Saya melihat ada bukaan kecil di telapak tangan saya, mungkin antara1 hingga 2 cm. Dokter memasukkan alat kecil, mirip seperti alat di dokter gigi dari stainless. Lalu alat itu diangkat dan diatasnya ada urat berwarna putih sebesar beberapa milimeter. Mirip seperti urat di paha ayam, tapi lebih besar dan terlihat bisa bergeser maju mundur bila saya menggerakkan jari. Wow! Untuk pertama kalinya saya melihat bagian tubuh saya yang berada dibawah kulit. Bukan main, keren sekali. Begitu lugunya saya terpesona dengan bagaimana tubuh ini bergerak. Seperti melihat mesin yang bergerak, tapi ini "mesin" yang menggerakkan tubuh saya. Menakjubkan!

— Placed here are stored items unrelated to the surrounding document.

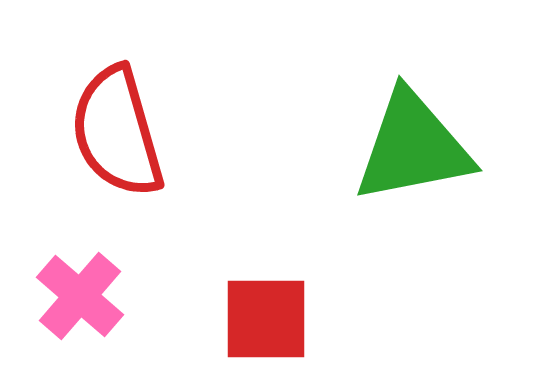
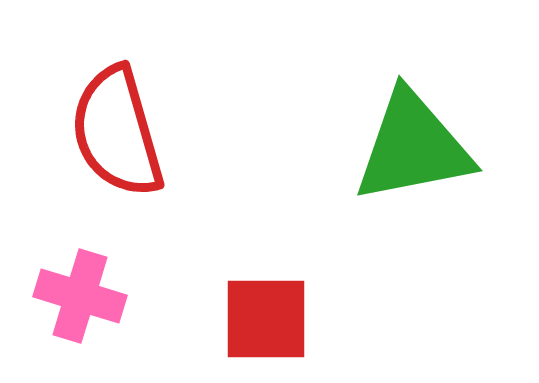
pink cross: rotated 24 degrees counterclockwise
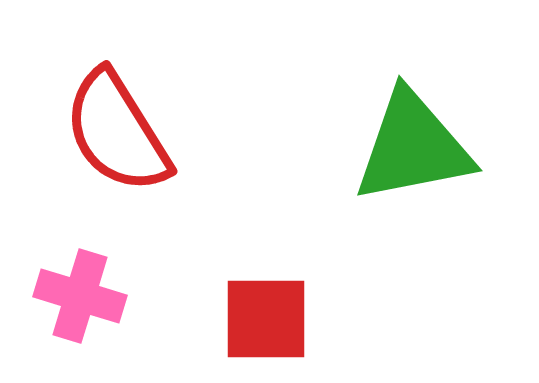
red semicircle: rotated 16 degrees counterclockwise
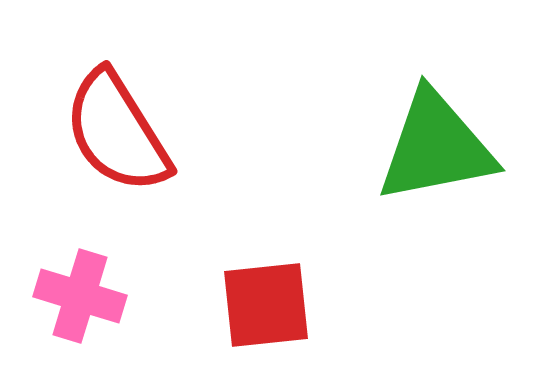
green triangle: moved 23 px right
red square: moved 14 px up; rotated 6 degrees counterclockwise
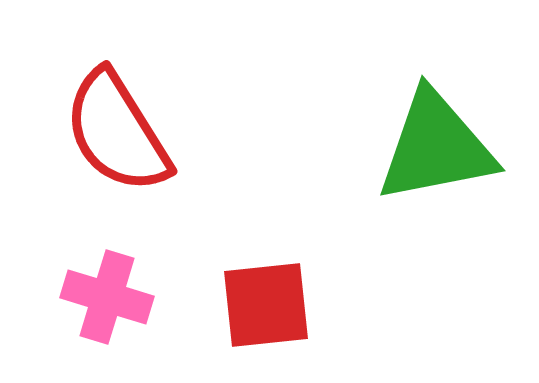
pink cross: moved 27 px right, 1 px down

Para dokter bekerja sangat cepat dan efisien, beberapa menit kemudian saya sudah berada di ruang lain, berganti pakaian dan bersiap untuk pulang. Beda dengan rumah sakit di Indonesia, ketika akan pulang harus check out di bagian administrasi dll. Di sini suster lebih perhatian pada apakah ada yang dapat mengantarkan saya pulang. Nina sudah menunggu dan saya pulang. Saya tetap belum terbiasa walau ini bukan pengalaman pertama bahwa sesudah mendapat perawatan bisa pulang dengan begitu saja. Tidak ada urusan dompet atau kartu kredit. Urusan bayar bukan hal yang utama, yang penting pasien tertangani dan dapat pulang dengan selamat. Kalau saja di segala penjuru dunia berlaku hal semacam ini, tidak ada cerita pasien disandera tidak bisa pulang karena belum mampu membayar!

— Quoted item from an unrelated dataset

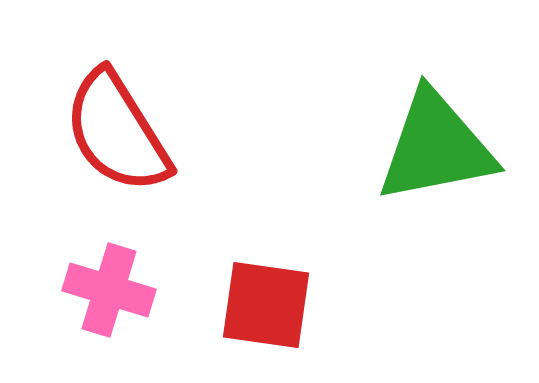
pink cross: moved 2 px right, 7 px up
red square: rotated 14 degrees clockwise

Beberapa hari ke depan saya akan menghadapi beberapa tantangan kecil. Saat ini saya mengetik dengan menggunakan 1 ibu jari tangan kanan, Ngetik tidak masalah. Makan tadi agak bersusah payah. Mandi nanti akan jadi tantangan tersendiri sebab tangan tidak boleh basah minimal selama 3 hari. Urusan kamar mandi memang bakalan seru, untung di sini tidak pakai gayung hahahaha.... Itu jadi gurauan saya di sosial media. Ya bayangan saja kalau saya harus membersihkan diri menggunakan gayung tapi hanya punya 1 tangan! Hahahaha Ini bakal jadi cerita seru!